On July 15, 1959, he celebrated his 47th birthday by announcing he’d run for president in 1960. He made a cross-country speaking tour, picketing both major party conventions, and, as one might expect, was shoved around by Democrats who lacked a sense of humor. But, as the Bible tells us, “A man’s foes: they shall be his own people.” In 1960, the New Jersey Secretary of State disqualified him from the ballot on technical grounds. One state official said, off the record, that his disqualification was due to his “lack of dignity.”

Given the current occupant of the Oval Office, one wonders what would constitute a lack of dignity today.

The closest Henry came to the White House was an invitation to Eisenhower’s inauguration and Presidential ball, which he accepted.

He appeared on the ballot one more time, in 1961, running for Governor as the Veterans Bonus Now candidate (3904 votes, fourth place).

Despite the stunts, jokes, and good humor, Krajewski was serious. He wanted to prove to America and the world that a poor man could be president. Perhaps this was absurd. More important was his knack for caricature. Thayer noted Krajewski’s “an uncanny eye for all that is ludicrous, ironic, and idiotic about American politics.” His gross exaggerations of conventional politicians’ antics mocked their absurdities. Thayer suggests that the press missed the point and wrote off Krajewski as just another pleasant screwball. However, the Jersey politicians who kept him off the ballot apparently found him a burlesque of themselves, which they didn’t appreciate.

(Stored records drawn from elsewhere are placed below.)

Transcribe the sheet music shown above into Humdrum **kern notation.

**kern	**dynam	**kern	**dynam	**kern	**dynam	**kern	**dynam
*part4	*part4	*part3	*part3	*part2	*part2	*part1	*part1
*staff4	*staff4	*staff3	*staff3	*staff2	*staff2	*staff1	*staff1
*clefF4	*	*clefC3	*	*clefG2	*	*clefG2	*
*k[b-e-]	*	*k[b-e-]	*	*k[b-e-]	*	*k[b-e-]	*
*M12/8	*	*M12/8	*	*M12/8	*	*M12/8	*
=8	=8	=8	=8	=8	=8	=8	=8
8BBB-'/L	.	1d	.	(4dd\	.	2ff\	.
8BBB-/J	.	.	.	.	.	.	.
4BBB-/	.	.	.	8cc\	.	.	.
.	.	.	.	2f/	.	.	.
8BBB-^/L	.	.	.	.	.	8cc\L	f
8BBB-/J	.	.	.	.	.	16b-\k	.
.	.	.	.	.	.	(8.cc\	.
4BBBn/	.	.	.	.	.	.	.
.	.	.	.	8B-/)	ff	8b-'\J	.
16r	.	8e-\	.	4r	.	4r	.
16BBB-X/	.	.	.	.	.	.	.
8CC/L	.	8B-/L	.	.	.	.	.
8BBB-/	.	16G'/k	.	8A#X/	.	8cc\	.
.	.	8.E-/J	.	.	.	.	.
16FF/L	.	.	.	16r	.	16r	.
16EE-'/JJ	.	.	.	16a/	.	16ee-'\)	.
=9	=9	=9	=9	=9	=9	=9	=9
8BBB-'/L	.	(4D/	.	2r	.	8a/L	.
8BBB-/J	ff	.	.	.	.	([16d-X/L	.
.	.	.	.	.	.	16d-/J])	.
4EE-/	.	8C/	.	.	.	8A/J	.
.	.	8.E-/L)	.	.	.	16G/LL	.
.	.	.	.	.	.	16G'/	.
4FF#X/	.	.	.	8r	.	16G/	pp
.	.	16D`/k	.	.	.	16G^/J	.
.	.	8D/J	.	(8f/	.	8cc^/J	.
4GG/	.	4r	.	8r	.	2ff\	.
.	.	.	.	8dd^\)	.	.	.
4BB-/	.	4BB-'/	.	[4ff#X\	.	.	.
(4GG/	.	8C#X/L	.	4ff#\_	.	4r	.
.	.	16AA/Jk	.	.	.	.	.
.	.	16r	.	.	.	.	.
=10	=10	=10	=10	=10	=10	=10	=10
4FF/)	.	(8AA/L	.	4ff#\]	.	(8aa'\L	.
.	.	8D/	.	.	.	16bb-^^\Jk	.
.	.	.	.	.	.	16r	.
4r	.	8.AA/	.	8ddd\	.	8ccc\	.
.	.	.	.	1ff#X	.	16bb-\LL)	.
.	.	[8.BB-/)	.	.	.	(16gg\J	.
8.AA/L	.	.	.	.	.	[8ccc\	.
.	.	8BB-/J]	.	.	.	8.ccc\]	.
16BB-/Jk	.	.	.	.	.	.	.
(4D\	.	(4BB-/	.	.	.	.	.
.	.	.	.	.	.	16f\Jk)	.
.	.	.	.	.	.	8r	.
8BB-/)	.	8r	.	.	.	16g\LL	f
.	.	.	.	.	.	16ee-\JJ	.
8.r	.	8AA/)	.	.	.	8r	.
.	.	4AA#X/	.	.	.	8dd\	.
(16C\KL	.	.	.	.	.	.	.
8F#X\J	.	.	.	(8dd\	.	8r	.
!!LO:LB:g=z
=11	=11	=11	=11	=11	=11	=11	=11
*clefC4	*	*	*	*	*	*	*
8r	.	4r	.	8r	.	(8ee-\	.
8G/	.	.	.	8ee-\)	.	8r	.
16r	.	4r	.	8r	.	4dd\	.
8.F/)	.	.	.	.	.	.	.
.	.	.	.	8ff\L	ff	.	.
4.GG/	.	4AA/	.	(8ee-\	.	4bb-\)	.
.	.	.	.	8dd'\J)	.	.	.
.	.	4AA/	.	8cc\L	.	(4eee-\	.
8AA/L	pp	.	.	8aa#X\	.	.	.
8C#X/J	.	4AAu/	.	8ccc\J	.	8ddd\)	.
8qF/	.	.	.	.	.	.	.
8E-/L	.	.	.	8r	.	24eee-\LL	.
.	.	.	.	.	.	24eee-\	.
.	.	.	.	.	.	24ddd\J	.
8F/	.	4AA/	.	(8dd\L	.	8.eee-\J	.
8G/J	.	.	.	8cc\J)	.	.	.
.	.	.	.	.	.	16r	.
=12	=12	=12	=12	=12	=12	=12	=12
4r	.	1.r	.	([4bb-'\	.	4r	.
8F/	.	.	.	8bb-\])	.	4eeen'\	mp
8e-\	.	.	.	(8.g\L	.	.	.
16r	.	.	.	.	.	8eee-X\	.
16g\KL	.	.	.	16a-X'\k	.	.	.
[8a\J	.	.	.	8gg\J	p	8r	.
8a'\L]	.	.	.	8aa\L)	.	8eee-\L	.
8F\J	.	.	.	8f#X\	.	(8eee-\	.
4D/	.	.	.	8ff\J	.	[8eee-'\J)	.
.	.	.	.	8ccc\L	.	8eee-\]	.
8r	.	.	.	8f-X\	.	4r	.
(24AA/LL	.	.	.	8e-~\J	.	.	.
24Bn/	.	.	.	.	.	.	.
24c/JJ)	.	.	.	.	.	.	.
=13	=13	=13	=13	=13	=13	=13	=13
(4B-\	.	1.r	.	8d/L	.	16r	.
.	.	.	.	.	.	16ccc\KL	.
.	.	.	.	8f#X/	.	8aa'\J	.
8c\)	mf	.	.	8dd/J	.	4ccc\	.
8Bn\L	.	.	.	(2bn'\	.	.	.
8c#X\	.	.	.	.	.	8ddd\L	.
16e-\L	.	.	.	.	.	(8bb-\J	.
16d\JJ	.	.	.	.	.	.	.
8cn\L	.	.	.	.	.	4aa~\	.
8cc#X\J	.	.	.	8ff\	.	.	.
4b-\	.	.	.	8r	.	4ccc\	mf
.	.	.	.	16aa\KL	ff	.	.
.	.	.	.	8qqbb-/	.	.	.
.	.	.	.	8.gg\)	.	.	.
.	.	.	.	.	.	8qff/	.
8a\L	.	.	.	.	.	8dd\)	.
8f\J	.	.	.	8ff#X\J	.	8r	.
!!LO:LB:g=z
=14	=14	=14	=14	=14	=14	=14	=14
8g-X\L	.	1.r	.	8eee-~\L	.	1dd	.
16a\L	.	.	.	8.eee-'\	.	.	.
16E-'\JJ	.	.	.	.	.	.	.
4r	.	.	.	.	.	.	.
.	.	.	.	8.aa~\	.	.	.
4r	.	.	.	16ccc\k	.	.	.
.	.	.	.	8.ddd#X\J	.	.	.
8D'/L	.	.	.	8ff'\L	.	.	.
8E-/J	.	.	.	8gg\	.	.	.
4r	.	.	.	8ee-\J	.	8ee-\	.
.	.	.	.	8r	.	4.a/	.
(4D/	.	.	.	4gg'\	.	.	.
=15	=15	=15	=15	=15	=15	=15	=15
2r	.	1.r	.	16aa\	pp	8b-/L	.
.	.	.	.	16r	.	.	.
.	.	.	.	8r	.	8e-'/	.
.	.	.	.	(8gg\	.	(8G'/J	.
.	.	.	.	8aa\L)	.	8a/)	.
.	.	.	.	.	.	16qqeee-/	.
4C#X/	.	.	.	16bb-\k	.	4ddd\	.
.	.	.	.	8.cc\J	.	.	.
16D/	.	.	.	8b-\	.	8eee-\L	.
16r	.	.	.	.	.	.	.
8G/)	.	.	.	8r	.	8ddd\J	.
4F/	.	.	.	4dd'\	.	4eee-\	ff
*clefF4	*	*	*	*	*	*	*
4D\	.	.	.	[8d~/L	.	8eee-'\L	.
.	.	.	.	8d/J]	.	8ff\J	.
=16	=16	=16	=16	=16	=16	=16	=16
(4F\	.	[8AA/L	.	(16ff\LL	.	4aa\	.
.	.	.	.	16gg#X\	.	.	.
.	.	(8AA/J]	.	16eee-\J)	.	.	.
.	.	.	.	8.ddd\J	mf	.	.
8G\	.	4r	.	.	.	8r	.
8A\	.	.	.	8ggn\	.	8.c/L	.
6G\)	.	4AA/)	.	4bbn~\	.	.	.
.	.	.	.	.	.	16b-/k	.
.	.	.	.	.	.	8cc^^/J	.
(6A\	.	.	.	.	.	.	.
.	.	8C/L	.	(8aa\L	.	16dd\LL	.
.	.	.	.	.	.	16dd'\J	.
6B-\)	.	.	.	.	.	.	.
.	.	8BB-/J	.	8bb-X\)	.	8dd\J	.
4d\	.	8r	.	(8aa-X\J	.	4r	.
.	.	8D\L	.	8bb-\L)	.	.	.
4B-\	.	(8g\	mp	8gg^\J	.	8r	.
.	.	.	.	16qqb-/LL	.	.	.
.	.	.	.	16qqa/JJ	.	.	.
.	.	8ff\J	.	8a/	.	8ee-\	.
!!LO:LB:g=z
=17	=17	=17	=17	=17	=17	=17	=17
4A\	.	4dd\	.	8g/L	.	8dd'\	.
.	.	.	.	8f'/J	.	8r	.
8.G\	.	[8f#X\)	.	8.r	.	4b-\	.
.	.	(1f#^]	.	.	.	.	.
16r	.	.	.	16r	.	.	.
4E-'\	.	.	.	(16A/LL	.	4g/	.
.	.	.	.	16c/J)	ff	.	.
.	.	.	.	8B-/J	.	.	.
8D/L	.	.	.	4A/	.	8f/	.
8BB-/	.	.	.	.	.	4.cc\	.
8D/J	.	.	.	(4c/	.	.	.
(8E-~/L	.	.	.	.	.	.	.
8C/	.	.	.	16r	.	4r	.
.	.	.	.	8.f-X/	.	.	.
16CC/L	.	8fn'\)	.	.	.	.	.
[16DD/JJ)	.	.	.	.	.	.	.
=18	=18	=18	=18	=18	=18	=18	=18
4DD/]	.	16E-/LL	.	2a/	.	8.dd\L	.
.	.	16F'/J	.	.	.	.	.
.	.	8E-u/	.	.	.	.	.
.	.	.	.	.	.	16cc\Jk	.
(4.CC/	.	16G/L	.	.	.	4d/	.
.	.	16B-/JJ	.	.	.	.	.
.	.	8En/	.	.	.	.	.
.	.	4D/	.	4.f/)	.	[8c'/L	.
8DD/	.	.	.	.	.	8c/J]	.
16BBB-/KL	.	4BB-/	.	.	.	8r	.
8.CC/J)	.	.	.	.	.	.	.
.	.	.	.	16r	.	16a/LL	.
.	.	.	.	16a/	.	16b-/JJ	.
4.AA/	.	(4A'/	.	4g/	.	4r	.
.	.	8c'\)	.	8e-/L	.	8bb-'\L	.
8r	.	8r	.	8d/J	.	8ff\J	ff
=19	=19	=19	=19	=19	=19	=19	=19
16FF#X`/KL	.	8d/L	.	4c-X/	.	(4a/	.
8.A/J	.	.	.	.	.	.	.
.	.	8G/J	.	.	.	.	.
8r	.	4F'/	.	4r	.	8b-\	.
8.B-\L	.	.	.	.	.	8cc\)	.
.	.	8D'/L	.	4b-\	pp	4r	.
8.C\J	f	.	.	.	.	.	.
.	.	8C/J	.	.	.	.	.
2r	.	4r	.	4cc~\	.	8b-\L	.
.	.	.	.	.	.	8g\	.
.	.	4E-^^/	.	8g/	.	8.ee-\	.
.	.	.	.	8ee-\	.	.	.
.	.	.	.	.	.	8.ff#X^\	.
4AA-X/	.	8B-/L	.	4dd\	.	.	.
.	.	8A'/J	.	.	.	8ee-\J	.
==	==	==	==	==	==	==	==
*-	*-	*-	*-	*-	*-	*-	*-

Thayer thought Tammany Hall, Krajewski’s tavern in Secaucus, “was the best reflection of his political career.”  It specialized in Polish beer and kebasy, with straw hats nailed to the ceiling. A perpetual stream of men stalked around its battered pool table. “Framed on the walls,” Thayer wrote, “were Krajewski’s political memorabilia: newspaper clippings, photographs, bumper sticks, and campaign literature. Among these mementos was a 45-rpm record of campaign music called ‘Hey! Krajewski! Hey! Hey!’ by Bernie Witkowski and his Silver Bells.” He advertised his tavern and his campaigns with an old white box trailer in his parking lot, visible to passengers on the old Pennsylvania Railroad mainline nearby, that read: “Politicians are Jokers.”

When Thayer interviewed him in late 1965, Krajewski suffered from diabetes. His right leg had been amputated above the knee in August, 1965. Yet he remained warm, good humored, and high-spirited.

In 1966, he announced for U.S. Senator on an anti-sales tax platform. But his health collapsed, he didn’t qualify for the ballot, and died of heart failure on November 8, 1966—Election Day. He was 54 years old.